▶ **Problem requirements**
Give back the full listing exactly as written.
┄┄┄┄┄┄┄┄┄┄┄┄┄┄┄┄┄┄┄┄
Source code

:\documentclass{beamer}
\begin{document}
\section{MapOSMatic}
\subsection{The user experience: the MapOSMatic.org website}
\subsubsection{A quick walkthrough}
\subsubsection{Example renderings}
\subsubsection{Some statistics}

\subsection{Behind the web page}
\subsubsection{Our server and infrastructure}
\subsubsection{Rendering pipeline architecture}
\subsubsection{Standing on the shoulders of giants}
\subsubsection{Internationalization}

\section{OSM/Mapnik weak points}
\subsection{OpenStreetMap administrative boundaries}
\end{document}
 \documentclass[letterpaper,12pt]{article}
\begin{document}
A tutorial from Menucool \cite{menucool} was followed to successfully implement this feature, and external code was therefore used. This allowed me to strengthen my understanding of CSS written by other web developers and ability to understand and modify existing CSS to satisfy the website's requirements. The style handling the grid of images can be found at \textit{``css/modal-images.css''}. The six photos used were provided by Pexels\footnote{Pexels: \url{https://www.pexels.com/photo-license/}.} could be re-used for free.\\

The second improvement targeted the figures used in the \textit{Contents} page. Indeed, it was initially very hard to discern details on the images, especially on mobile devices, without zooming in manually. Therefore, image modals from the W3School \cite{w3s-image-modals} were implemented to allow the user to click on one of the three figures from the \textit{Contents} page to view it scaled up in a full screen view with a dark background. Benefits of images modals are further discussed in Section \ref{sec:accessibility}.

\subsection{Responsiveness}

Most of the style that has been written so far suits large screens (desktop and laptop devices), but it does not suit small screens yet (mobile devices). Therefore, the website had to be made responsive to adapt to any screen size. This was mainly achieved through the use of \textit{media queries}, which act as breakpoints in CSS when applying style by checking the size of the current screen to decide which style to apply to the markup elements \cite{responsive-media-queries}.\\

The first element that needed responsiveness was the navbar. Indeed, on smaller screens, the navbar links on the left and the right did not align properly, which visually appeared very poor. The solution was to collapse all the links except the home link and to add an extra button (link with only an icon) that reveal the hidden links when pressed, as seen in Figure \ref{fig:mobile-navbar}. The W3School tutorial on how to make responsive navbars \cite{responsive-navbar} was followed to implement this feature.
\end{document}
┄┄┄┄┄┄┄┄┄┄┄┄┄┄┄┄┄┄┄┄
▶ **Answer for this exercise**
Source code

:\documentclass{beamer}
\begin{document}
\section{MapOSMatic}
\subsection{The user experience: the MapOSMatic.org website}
\subsubsection{A quick walkthrough}
\subsubsection{Example renderings}
\subsubsection{Some statistics}

\subsection{Behind the web page}
\subsubsection{Our server and infrastructure}
\subsubsection{Rendering pipeline architecture}
\subsubsection{Standing on the shoulders of giants}
\subsubsection{Internationalization}

\section{OSM/Mapnik weak points}
\subsection{OpenStreetMap administrative boundaries}
\end{document}
 \documentclass[letterpaper,12pt]{article}
\begin{document}
A tutorial from Menucool \cite{menucool} was followed to successfully implement this feature, and external code was therefore used. This allowed me to strengthen my understanding of CSS written by other web developers and ability to understand and modify existing CSS to satisfy the website's requirements. The style handling the grid of images can be found at \textit{``css/modal-images.css''}. The six photos used were provided by Pexels\footnote{Pexels: \url{https://www.pexels.com/photo-license/}.} could be re-used for free.\\

The second improvement targeted the figures used in the \textit{Contents} page. Indeed, it was initially very hard to discern details on the images, especially on mobile devices, without zooming in manually. Therefore, image modals from the W3School \cite{w3s-image-modals} were implemented to allow the user to click on one of the three figures from the \textit{Contents} page to view it scaled up in a full screen view with a dark background. Benefits of images modals are further discussed in Section \ref{sec:accessibility}.

\subsection{Responsiveness}

Most of the style that has been written so far suits large screens (desktop and laptop devices), but it does not suit small screens yet (mobile devices). Therefore, the website had to be made responsive to adapt to any screen size. This was mainly achieved through the use of \textit{media queries}, which act as breakpoints in CSS when applying style by checking the size of the current screen to decide which style to apply to the markup elements \cite{responsive-media-queries}.\\

The first element that needed responsiveness was the navbar. Indeed, on smaller screens, the navbar links on the left and the right did not align properly, which visually appeared very poor. The solution was to collapse all the links except the home link and to add an extra button (link with only an icon) that reveal the hidden links when pressed, as seen in Figure \ref{fig:mobile-navbar}. The W3School tutorial on how to make responsive navbars \cite{responsive-navbar} was followed to implement this feature.
\end{document}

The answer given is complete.